DATA EXTRACT:
=== Begin Enclosure ===

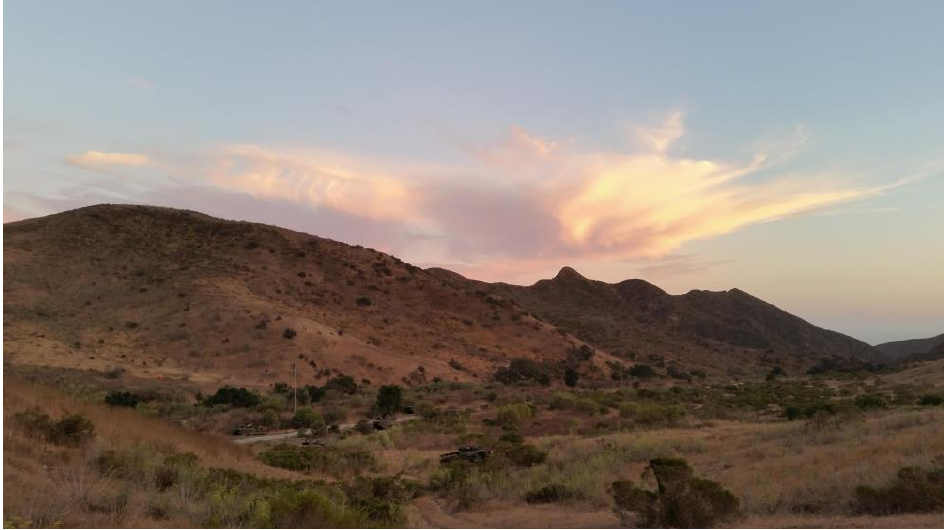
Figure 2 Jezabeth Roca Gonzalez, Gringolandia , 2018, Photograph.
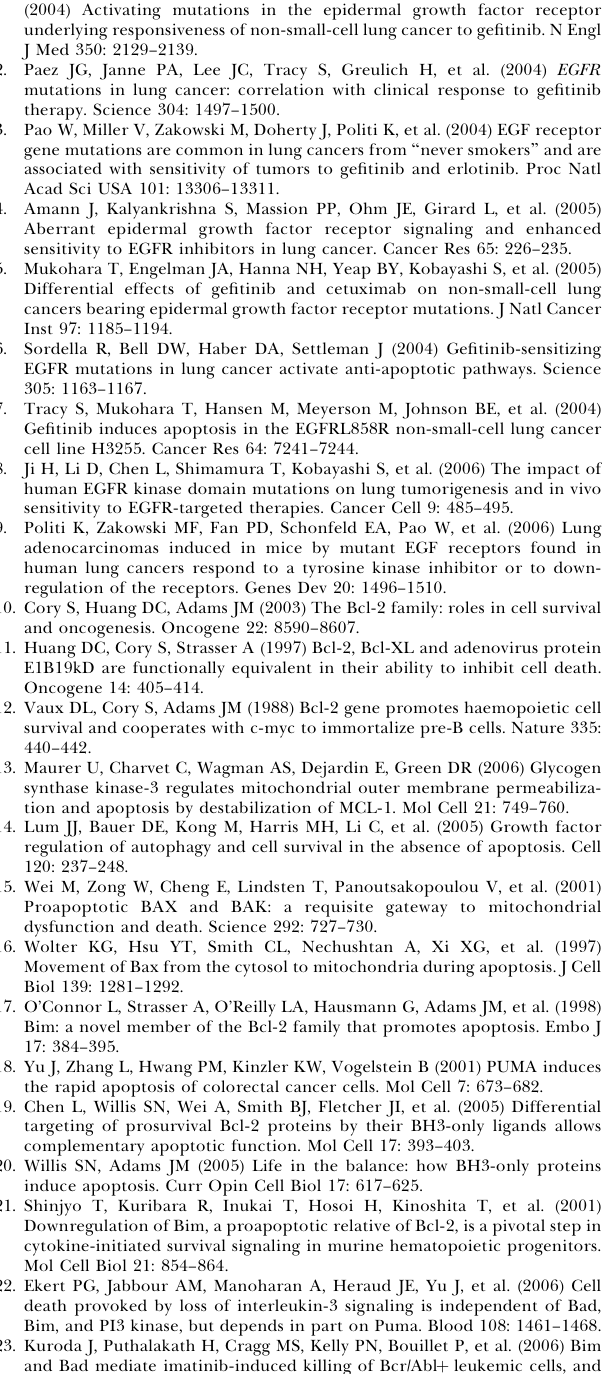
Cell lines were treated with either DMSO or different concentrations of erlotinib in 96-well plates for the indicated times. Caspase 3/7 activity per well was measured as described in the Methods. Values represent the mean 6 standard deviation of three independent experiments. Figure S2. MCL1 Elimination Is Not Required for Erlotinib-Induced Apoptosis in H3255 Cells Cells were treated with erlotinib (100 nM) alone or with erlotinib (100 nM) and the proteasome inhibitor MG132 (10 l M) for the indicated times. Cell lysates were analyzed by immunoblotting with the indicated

=== End Enclosure ===
=== Begin Enclosure ===

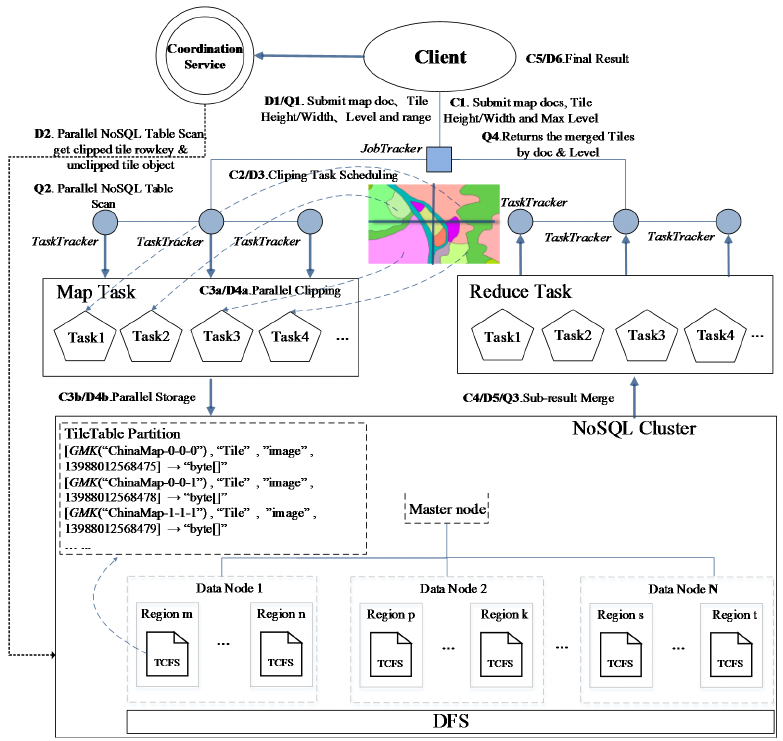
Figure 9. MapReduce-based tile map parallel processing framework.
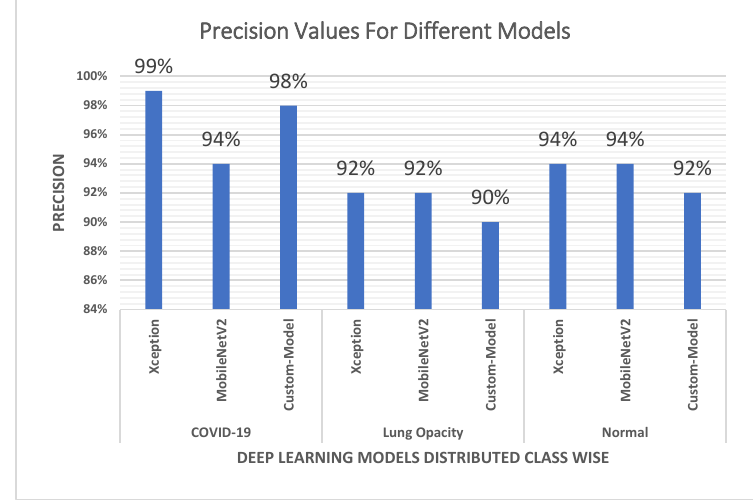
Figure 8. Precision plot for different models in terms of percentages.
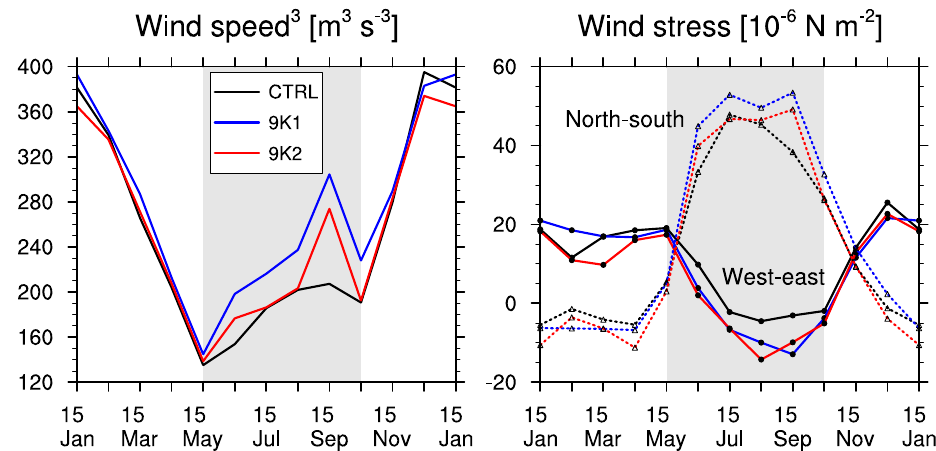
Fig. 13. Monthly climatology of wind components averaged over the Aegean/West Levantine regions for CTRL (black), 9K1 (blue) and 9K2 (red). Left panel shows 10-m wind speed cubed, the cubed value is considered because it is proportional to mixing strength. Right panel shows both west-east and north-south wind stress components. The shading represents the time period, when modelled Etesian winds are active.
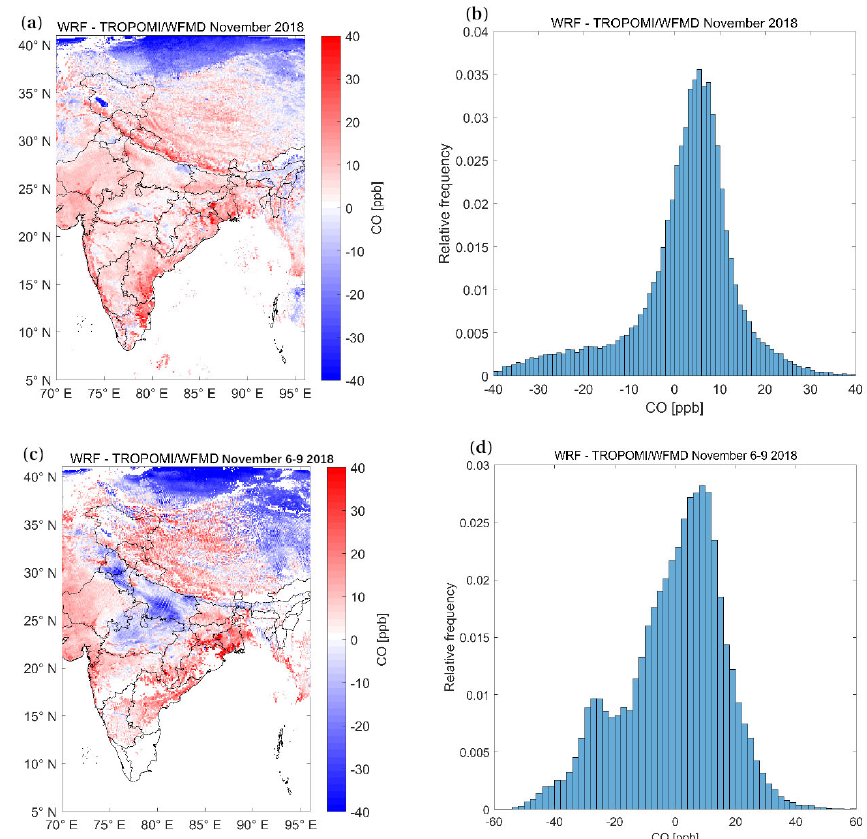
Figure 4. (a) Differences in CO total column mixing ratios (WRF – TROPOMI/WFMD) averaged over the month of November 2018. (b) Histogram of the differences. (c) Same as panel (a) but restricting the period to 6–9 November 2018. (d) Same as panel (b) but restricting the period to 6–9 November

=== End Enclosure ===

PROBLEM STATEMENT: The reply should hold exactly the lines above, starting at the line with "Figure 8. Precision" and ending at the line with "Figure 4. (a)", and no pictures.

OUTPUT:
Figure 8. Precision plot for different models in terms of percentages.
Fig. 13. Monthly climatology of wind components averaged over the Aegean/West Levantine regions for CTRL (black), 9K1 (blue) and 9K2 (red). Left panel shows 10-m wind speed cubed, the cubed value is considered because it is proportional to mixing strength. Right panel shows both west-east and north-south wind stress components. The shading represents the time period, when modelled Etesian winds are active.
Figure 4. (a) Differences in CO total column mixing ratios (WRF – TROPOMI/WFMD) averaged over the month of November 2018. (b) Histogram of the differences. (c) Same as panel (a) but restricting the period to 6–9 November 2018. (d) Same as panel (b) but restricting the period to 6–9 November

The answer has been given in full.